Fish travel over land pretty fast nowadays.
Most of the fish caught by Florida fisherman are sold in other states. And most of the fish eaten in Florida restaurants come from foreign waters. Gone are the days when local fisherman sold their catches to local restaurants.
Sandi Geller, owner of Aqua Bella in Gulfport, said her grouper is fresh, never frozen, before it becomes grouper nuggets or a grouper sandwich. Her customers wouldn't stand for less.
Most of her grouper is caught far out in the Gulf of Mexico, transferred to trucks in Miami and arrives at Aqua Bella, Geller's waterfront restaurant, by land, not sea. From ocean to dinner plate, the process takes a few days at most.
All deep-water fishing closed June 27 until next year, meaning the supply of grouper will decline and the price will climb. Commercial fisherman can catch grouper in shallow water, but the haul is generally smaller.
Geller wishes there were more local fish markets in Gulfport where fisherman could sell their catch. Fishermen who work out of Madeira Beach said they would happily stock such a market. They fear the local market will entirely disappear soon.
It is almost inevitable to see grouper on the menu of Tampa Bay's seafood restaurants. It's a tradition kept alive by fishermen from Miami to Mexico and South America.
The tight regulations to protect fish supplies and the efficient importing system in the global market mean big shifts in the way commercial fishermen earn a living.
In a state surrounded by water, where tourists and locals are accustomed to eating the catch of the day from the backyard ocean, many people aren't aware of the big changes taking place.
If the current trends continue, Bobby Spaeth, the president of Maderia Beach Seafood, said, "All fish houses would be gone in Florida in three years."
A federal plan limiting or banning certain commercial harvests in order to replenish several species has been place since 2003. The goal is to increase grouper stocks, by reducing the commercial haul by 9.4 percent over three years. After that, the Gulf of Mexico Fishery Management Council will assess the results and increase or decrease the annual limit.
Dan Miller, a coordinator at the Florida Fish and Wildlife agency said the regulation hasn't caused any noteworthy improvements yet, he said.
"But it will."
Last year, commercial fishermen could haul in 10,000 pounds of grouper every trip out to sea.
The trip limit was reduced to 6,000 pounds this year until June 27, when the deep water commercial fishing was closed for the rest of 2006, according to Kim Amendola of the National Oceanic and Atmospheric Administration.
Commercial fisheries caught about 3.3 million pounds of grouper in 2001.That decreased to 2.8 million in 2003, the latest year for which data is available.
The competition with a global fish market has been tough.

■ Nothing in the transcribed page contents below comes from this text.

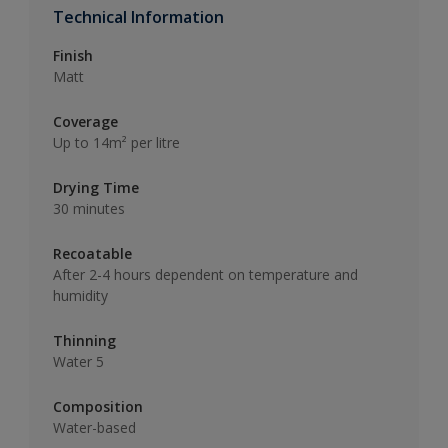
Technical Information
Finish
Matt
Coverage
Up to 14m² per litre
Drying Time
30 minutes
Recoatable
After 2-4 hours dependent on temperature and
humidity
Thinning
Water 5
Composition
Water-based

At the local Publix, for example, shrimp is from Thailand, salmon is from Chile and perch fillet is from Lake Victoria in Kenya.
At Aqua Bella, 70 percent of the fish is from a Miami wholesale company.
The wholesaler gives Geller options for a wider variety of fish, about 30 percent lower prices, and greater quantities than those of local fish markets.
"It's like Wal-Mart," she said.
The waterfront bar and grill gets 230 pounds of fish every week. Of that, 175 pounds is grouper.
Ken Moroz, an accountant at Madeira Beach Seafood, said there is no way to compete with cheaper fish from around the world. For example, the price for a red grouper was $3.30 per pound at the Madeira Beach Seafood Co. last week. Miami wholesalers were charging $2.90.
Instead of competing with globally imported fish, most of the Florida fish companies transport their products out of state. About 90 percent of Madeira Beach Seafood's fish goes north to places like Chicago, New York and Canada. A shipment that leaves on Saturday will be on a Manhattan menu by Sunday evening.
Odney Baker, a well-tanned fisherman, was busy getting ready to head out on the Miss Blanca from the Madeira Beach dock last week. He worked as a construction worker for two months to fill a void in his salary last year.
"Too much regulation," he said with a wrinkle between his eyebrows.
A fisherman for 20 years, he has seen a drastic change in the fishing industry.
"We are getting way less fish," he said.
Spaeth has been an advocate for commercial fishing. Spaeth said many government regulations have been too harsh for the industry.
Back in Gulfport, Geller's business is doing well. Her customers get the Florida dining experience, including a white sand beach and blue water to gaze upon. They don't seem to care where the grouper comes from, as long as it's fresh.